■ **Work item**: All entries that follow are to be printed exactly as written.

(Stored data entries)

↓

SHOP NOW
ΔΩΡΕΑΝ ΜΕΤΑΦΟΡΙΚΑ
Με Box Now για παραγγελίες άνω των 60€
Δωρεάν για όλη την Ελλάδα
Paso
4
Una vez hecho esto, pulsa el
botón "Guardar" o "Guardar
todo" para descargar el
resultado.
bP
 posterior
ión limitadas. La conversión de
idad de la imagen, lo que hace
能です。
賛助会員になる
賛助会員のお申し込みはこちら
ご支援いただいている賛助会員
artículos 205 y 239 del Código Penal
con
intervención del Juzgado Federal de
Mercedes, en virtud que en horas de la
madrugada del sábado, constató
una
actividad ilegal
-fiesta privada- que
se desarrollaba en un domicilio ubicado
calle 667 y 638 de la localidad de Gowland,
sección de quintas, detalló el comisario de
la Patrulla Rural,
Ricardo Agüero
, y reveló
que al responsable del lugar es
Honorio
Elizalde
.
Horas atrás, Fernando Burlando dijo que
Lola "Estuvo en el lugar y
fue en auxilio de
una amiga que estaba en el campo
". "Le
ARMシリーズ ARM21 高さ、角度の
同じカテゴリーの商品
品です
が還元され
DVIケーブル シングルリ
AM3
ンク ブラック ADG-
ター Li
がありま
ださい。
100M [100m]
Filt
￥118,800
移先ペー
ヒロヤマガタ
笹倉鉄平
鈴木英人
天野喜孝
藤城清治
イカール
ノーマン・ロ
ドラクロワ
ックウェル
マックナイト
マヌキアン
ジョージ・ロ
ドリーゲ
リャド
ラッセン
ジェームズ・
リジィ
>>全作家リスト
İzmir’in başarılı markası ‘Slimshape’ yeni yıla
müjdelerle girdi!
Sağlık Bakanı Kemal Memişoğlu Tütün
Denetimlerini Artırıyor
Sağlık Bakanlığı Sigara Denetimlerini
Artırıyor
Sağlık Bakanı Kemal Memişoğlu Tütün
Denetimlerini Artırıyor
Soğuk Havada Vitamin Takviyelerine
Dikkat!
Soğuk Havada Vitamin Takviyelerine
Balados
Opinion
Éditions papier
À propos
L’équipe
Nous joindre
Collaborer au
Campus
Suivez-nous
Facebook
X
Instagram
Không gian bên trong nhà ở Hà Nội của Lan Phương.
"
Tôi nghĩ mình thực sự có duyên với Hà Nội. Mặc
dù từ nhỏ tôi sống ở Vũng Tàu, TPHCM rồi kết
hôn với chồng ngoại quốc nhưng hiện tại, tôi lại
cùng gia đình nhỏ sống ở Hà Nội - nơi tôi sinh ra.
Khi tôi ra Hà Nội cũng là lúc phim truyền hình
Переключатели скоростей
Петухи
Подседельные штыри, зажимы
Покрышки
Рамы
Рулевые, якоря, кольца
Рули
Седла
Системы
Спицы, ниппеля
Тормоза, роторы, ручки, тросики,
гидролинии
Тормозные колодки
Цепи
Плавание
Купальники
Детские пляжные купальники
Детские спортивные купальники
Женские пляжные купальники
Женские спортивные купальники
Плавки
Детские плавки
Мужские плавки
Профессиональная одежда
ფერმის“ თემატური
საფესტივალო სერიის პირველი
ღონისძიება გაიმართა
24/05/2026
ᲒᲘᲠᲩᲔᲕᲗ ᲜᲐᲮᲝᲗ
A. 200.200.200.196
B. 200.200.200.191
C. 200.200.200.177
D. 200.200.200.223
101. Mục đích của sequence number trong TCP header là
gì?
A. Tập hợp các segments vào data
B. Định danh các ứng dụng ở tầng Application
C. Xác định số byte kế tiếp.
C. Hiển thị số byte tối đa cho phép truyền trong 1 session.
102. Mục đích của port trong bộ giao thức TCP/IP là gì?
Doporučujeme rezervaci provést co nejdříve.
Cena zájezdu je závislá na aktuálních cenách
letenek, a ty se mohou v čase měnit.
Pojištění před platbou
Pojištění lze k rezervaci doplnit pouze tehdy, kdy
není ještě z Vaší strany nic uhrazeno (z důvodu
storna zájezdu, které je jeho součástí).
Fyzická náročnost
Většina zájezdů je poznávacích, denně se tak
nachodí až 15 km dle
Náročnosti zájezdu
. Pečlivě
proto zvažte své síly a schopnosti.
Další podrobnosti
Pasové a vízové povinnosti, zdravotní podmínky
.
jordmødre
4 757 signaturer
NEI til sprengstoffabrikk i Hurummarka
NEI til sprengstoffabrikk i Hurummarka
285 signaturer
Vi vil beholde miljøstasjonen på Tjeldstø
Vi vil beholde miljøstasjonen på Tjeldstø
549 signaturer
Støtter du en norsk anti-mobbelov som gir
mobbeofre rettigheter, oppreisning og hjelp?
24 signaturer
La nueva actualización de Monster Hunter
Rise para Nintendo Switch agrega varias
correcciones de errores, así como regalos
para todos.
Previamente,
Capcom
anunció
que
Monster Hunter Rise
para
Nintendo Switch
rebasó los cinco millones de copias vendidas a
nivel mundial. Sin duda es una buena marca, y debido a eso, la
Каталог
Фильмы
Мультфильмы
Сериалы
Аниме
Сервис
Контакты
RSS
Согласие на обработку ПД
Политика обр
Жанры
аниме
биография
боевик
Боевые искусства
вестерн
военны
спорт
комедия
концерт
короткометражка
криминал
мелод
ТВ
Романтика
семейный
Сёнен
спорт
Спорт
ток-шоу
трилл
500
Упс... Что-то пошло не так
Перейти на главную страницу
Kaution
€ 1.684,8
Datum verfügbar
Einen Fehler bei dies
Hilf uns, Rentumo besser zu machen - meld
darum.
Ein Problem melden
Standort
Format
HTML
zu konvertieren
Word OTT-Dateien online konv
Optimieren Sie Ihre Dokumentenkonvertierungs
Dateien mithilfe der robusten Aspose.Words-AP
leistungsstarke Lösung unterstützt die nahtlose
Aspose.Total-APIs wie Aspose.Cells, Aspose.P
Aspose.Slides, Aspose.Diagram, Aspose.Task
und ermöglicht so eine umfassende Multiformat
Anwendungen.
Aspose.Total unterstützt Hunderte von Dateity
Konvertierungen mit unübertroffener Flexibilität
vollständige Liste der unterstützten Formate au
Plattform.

↑

■ **Answer for the task**:
SHOP NOW
ΔΩΡΕΑΝ ΜΕΤΑΦΟΡΙΚΑ
Με Box Now για παραγγελίες άνω των 60€
Δωρεάν για όλη την Ελλάδα
Paso
4
Una vez hecho esto, pulsa el
botón "Guardar" o "Guardar
todo" para descargar el
resultado.
bP
 posterior
ión limitadas. La conversión de
idad de la imagen, lo que hace
能です。
賛助会員になる
賛助会員のお申し込みはこちら
ご支援いただいている賛助会員
artículos 205 y 239 del Código Penal
con
intervención del Juzgado Federal de
Mercedes, en virtud que en horas de la
madrugada del sábado, constató
una
actividad ilegal
-fiesta privada- que
se desarrollaba en un domicilio ubicado
calle 667 y 638 de la localidad de Gowland,
sección de quintas, detalló el comisario de
la Patrulla Rural,
Ricardo Agüero
, y reveló
que al responsable del lugar es
Honorio
Elizalde
.
Horas atrás, Fernando Burlando dijo que
Lola "Estuvo en el lugar y
fue en auxilio de
una amiga que estaba en el campo
". "Le
ARMシリーズ ARM21 高さ、角度の
同じカテゴリーの商品
品です
が還元され
DVIケーブル シングルリ
AM3
ンク ブラック ADG-
ター Li
がありま
ださい。
100M [100m]
Filt
￥118,800
移先ペー
ヒロヤマガタ
笹倉鉄平
鈴木英人
天野喜孝
藤城清治
イカール
ノーマン・ロ
ドラクロワ
ックウェル
マックナイト
マヌキアン
ジョージ・ロ
ドリーゲ
リャド
ラッセン
ジェームズ・
リジィ
>>全作家リスト
İzmir’in başarılı markası ‘Slimshape’ yeni yıla
müjdelerle girdi!
Sağlık Bakanı Kemal Memişoğlu Tütün
Denetimlerini Artırıyor
Sağlık Bakanlığı Sigara Denetimlerini
Artırıyor
Sağlık Bakanı Kemal Memişoğlu Tütün
Denetimlerini Artırıyor
Soğuk Havada Vitamin Takviyelerine
Dikkat!
Soğuk Havada Vitamin Takviyelerine
Balados
Opinion
Éditions papier
À propos
L’équipe
Nous joindre
Collaborer au
Campus
Suivez-nous
Facebook
X
Instagram
Không gian bên trong nhà ở Hà Nội của Lan Phương.
"
Tôi nghĩ mình thực sự có duyên với Hà Nội. Mặc
dù từ nhỏ tôi sống ở Vũng Tàu, TPHCM rồi kết
hôn với chồng ngoại quốc nhưng hiện tại, tôi lại
cùng gia đình nhỏ sống ở Hà Nội - nơi tôi sinh ra.
Khi tôi ra Hà Nội cũng là lúc phim truyền hình
Переключатели скоростей
Петухи
Подседельные штыри, зажимы
Покрышки
Рамы
Рулевые, якоря, кольца
Рули
Седла
Системы
Спицы, ниппеля
Тормоза, роторы, ручки, тросики,
гидролинии
Тормозные колодки
Цепи
Плавание
Купальники
Детские пляжные купальники
Детские спортивные купальники
Женские пляжные купальники
Женские спортивные купальники
Плавки
Детские плавки
Мужские плавки
Профессиональная одежда
ფერმის“ თემატური
საფესტივალო სერიის პირველი
ღონისძიება გაიმართა
24/05/2026
ᲒᲘᲠᲩᲔᲕᲗ ᲜᲐᲮᲝᲗ
A. 200.200.200.196
B. 200.200.200.191
C. 200.200.200.177
D. 200.200.200.223
101. Mục đích của sequence number trong TCP header là
gì?
A. Tập hợp các segments vào data
B. Định danh các ứng dụng ở tầng Application
C. Xác định số byte kế tiếp.
C. Hiển thị số byte tối đa cho phép truyền trong 1 session.
102. Mục đích của port trong bộ giao thức TCP/IP là gì?
Doporučujeme rezervaci provést co nejdříve.
Cena zájezdu je závislá na aktuálních cenách
letenek, a ty se mohou v čase měnit.
Pojištění před platbou
Pojištění lze k rezervaci doplnit pouze tehdy, kdy
není ještě z Vaší strany nic uhrazeno (z důvodu
storna zájezdu, které je jeho součástí).
Fyzická náročnost
Většina zájezdů je poznávacích, denně se tak
nachodí až 15 km dle
Náročnosti zájezdu
. Pečlivě
proto zvažte své síly a schopnosti.
Další podrobnosti
Pasové a vízové povinnosti, zdravotní podmínky
.
jordmødre
4 757 signaturer
NEI til sprengstoffabrikk i Hurummarka
NEI til sprengstoffabrikk i Hurummarka
285 signaturer
Vi vil beholde miljøstasjonen på Tjeldstø
Vi vil beholde miljøstasjonen på Tjeldstø
549 signaturer
Støtter du en norsk anti-mobbelov som gir
mobbeofre rettigheter, oppreisning og hjelp?
24 signaturer
La nueva actualización de Monster Hunter
Rise para Nintendo Switch agrega varias
correcciones de errores, así como regalos
para todos.
Previamente,
Capcom
anunció
que
Monster Hunter Rise
para
Nintendo Switch
rebasó los cinco millones de copias vendidas a
nivel mundial. Sin duda es una buena marca, y debido a eso, la
Каталог
Фильмы
Мультфильмы
Сериалы
Аниме
Сервис
Контакты
RSS
Согласие на обработку ПД
Политика обр
Жанры
аниме
биография
боевик
Боевые искусства
вестерн
военны
спорт
комедия
концерт
короткометражка
криминал
мелод
ТВ
Романтика
семейный
Сёнен
спорт
Спорт
ток-шоу
трилл
500
Упс... Что-то пошло не так
Перейти на главную страницу
Kaution
€ 1.684,8
Datum verfügbar
Einen Fehler bei dies
Hilf uns, Rentumo besser zu machen - meld
darum.
Ein Problem melden
Standort
Format
HTML
zu konvertieren
Word OTT-Dateien online konv
Optimieren Sie Ihre Dokumentenkonvertierungs
Dateien mithilfe der robusten Aspose.Words-AP
leistungsstarke Lösung unterstützt die nahtlose
Aspose.Total-APIs wie Aspose.Cells, Aspose.P
Aspose.Slides, Aspose.Diagram, Aspose.Task
und ermöglicht so eine umfassende Multiformat
Anwendungen.
Aspose.Total unterstützt Hunderte von Dateity
Konvertierungen mit unübertroffener Flexibilität
vollständige Liste der unterstützten Formate au
Plattform.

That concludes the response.